== PAGE EXTRACT

0

I am working on customizing the Highlighter plugin(using FVH) to output the position offset of query terms for a given search. So far I have been able to extract the offset information for normal queries using the code below. However, for Phrase queries the code returns the position offset of all the query terms(i.e. termSet) even when it is not part of the Phrase query. Therefore, I am wondering if there is a way in Lucene to get the offset information of only the matched phrase for Phrase queries using FVH?

// In DefaultSolrHighlighter.java::doHighlightingByFastVectorHighlighter()

SolrIndexSearcher searcher = req.getSearcher();
TermFreqVector[] tvector = searcher.getReader().getTermFreqVectors(docId);
TermPositionVector tvposition = (TermPositionVector) tvector[0];

 Set<String> termSet = highlighter.getHitTermSet (fieldQuery, fieldName);

 int[] positions;
 List hitOffsetPositions = new ArrayList<String[]>();

 for (String term : termSet)
 {
    int index = tvposition.indexOf(term); 
    positions = tvposition.getTermPositions(index);

    StringBuilder sb = new StringBuilder();
    for (int pos : positions)
    {
        if (!Integer.toString(pos).isEmpty())

====
== DATA RECORDS

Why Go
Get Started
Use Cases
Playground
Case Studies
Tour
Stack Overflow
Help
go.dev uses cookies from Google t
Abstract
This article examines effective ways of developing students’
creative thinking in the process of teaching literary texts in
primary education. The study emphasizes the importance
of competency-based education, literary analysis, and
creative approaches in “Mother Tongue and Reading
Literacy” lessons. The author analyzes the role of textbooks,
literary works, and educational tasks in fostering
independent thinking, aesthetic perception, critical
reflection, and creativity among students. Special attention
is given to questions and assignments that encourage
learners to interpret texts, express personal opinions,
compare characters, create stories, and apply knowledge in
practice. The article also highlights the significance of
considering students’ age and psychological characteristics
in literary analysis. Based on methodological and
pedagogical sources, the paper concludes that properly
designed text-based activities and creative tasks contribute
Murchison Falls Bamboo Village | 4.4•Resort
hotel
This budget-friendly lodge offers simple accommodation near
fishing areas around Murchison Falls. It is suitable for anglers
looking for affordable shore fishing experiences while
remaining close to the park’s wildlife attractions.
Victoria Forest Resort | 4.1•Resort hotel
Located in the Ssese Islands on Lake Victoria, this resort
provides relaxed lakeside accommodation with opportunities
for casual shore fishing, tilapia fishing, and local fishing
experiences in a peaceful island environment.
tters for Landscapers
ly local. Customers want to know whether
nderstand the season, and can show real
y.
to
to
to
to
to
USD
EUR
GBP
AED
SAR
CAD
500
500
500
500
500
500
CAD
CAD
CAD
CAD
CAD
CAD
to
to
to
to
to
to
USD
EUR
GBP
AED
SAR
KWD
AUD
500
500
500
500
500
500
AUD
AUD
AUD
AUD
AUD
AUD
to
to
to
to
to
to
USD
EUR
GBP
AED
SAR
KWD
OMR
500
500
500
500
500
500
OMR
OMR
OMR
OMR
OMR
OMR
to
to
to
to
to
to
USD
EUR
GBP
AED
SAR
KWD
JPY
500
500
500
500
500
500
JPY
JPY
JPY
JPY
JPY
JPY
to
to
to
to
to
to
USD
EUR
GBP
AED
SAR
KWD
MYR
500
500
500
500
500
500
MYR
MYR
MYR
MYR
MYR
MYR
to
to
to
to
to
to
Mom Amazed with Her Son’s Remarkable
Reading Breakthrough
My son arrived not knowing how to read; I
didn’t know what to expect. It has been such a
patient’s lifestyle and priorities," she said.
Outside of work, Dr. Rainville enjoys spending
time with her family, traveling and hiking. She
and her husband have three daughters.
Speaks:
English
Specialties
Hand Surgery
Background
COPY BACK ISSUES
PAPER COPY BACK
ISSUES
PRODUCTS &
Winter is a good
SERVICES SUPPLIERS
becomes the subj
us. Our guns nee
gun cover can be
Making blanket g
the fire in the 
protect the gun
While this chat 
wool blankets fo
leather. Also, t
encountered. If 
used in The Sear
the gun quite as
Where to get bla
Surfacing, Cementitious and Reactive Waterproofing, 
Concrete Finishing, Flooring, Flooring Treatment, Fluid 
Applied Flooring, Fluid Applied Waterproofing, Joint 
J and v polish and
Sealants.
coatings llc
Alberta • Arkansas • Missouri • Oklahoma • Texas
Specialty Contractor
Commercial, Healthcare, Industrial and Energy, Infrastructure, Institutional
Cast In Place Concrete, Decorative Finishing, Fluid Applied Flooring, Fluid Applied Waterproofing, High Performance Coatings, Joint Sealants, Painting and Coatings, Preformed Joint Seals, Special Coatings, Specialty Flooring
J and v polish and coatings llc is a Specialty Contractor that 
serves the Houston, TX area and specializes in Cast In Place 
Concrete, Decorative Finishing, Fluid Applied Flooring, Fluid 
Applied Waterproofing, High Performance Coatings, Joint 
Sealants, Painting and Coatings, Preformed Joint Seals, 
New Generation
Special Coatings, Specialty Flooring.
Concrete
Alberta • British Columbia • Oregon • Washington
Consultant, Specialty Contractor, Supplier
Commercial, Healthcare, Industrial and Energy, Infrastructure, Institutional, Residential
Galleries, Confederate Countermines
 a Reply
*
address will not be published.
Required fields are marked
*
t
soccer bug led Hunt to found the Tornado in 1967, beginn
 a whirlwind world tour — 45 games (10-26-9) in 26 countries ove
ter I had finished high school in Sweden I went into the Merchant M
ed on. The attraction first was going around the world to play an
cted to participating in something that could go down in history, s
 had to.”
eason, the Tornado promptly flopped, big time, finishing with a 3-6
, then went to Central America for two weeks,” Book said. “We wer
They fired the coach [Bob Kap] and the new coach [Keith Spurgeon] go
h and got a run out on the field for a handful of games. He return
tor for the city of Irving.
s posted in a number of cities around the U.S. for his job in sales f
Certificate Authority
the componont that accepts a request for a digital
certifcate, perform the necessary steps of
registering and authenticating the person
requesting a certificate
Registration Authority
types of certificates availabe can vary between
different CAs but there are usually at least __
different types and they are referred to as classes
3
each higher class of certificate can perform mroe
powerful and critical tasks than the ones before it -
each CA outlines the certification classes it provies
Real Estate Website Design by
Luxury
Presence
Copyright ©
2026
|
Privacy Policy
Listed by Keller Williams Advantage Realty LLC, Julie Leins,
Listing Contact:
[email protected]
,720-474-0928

====

## EXERCISES TO COMPLETE
1 > According to the forum post, what does the code return for Phrase queries?
2 > Output everything in the forum post from "Set<String> termSet = highlighter.getHitTermSet" down to "pos : positions)".
These data entries come from a separate source.

## RESPONSES
1 > It returns the position offsets of all the query terms in termSet, even ones that aren't part of the Phrase query.

2 >
Set<String> termSet = highlighter.getHitTermSet (fieldQuery, fieldName);

 int[] positions;
 List hitOffsetPositions = new ArrayList<String[]>();

 for (String term : termSet)
 {
    int index = tvposition.indexOf(term); 
    positions = tvposition.getTermPositions(index);

    StringBuilder sb = new StringBuilder();
    for (int pos : positions)